▶ [Request] Write out every line of the records below, from the first to the last, with no change to any word, letter, or punctuation mark.

▶ [Data provided]
[start]

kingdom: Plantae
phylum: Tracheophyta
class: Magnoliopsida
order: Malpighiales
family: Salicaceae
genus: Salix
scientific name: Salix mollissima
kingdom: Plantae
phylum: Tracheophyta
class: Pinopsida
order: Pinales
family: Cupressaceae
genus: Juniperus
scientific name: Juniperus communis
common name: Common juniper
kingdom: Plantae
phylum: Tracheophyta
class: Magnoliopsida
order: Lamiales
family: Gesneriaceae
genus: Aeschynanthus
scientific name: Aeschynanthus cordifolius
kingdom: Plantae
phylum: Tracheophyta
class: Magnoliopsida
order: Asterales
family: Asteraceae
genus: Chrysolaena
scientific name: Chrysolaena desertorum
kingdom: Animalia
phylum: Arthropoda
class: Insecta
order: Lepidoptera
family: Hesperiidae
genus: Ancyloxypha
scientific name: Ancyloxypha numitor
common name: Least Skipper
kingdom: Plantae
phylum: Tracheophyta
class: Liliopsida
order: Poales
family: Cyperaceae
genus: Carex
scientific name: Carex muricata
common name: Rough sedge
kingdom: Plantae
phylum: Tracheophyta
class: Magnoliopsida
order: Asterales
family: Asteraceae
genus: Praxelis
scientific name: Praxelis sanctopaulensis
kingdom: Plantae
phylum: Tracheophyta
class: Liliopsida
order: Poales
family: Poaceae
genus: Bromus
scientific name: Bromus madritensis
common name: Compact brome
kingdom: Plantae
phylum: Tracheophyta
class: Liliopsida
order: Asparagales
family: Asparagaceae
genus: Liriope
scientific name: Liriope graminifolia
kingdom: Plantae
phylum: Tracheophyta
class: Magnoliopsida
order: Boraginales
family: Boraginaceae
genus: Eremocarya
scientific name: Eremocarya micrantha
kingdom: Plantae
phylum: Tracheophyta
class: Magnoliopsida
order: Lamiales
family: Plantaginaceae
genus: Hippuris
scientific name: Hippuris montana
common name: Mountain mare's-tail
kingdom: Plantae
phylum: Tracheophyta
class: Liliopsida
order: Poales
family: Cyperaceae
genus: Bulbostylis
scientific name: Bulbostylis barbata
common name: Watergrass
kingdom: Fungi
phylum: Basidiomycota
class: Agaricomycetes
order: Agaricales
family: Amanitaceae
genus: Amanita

[end]

▶ [The reply]
kingdom: Plantae
phylum: Tracheophyta
class: Magnoliopsida
order: Malpighiales
family: Salicaceae
genus: Salix
scientific name: Salix mollissima
kingdom: Plantae
phylum: Tracheophyta
class: Pinopsida
order: Pinales
family: Cupressaceae
genus: Juniperus
scientific name: Juniperus communis
common name: Common juniper
kingdom: Plantae
phylum: Tracheophyta
class: Magnoliopsida
order: Lamiales
family: Gesneriaceae
genus: Aeschynanthus
scientific name: Aeschynanthus cordifolius
kingdom: Plantae
phylum: Tracheophyta
class: Magnoliopsida
order: Asterales
family: Asteraceae
genus: Chrysolaena
scientific name: Chrysolaena desertorum
kingdom: Animalia
phylum: Arthropoda
class: Insecta
order: Lepidoptera
family: Hesperiidae
genus: Ancyloxypha
scientific name: Ancyloxypha numitor
common name: Least Skipper
kingdom: Plantae
phylum: Tracheophyta
class: Liliopsida
order: Poales
family: Cyperaceae
genus: Carex
scientific name: Carex muricata
common name: Rough sedge
kingdom: Plantae
phylum: Tracheophyta
class: Magnoliopsida
order: Asterales
family: Asteraceae
genus: Praxelis
scientific name: Praxelis sanctopaulensis
kingdom: Plantae
phylum: Tracheophyta
class: Liliopsida
order: Poales
family: Poaceae
genus: Bromus
scientific name: Bromus madritensis
common name: Compact brome
kingdom: Plantae
phylum: Tracheophyta
class: Liliopsida
order: Asparagales
family: Asparagaceae
genus: Liriope
scientific name: Liriope graminifolia
kingdom: Plantae
phylum: Tracheophyta
class: Magnoliopsida
order: Boraginales
family: Boraginaceae
genus: Eremocarya
scientific name: Eremocarya micrantha
kingdom: Plantae
phylum: Tracheophyta
class: Magnoliopsida
order: Lamiales
family: Plantaginaceae
genus: Hippuris
scientific name: Hippuris montana
common name: Mountain mare's-tail
kingdom: Plantae
phylum: Tracheophyta
class: Liliopsida
order: Poales
family: Cyperaceae
genus: Bulbostylis
scientific name: Bulbostylis barbata
common name: Watergrass
kingdom: Fungi
phylum: Basidiomycota
class: Agaricomycetes
order: Agaricales
family: Amanitaceae
genus: Amanita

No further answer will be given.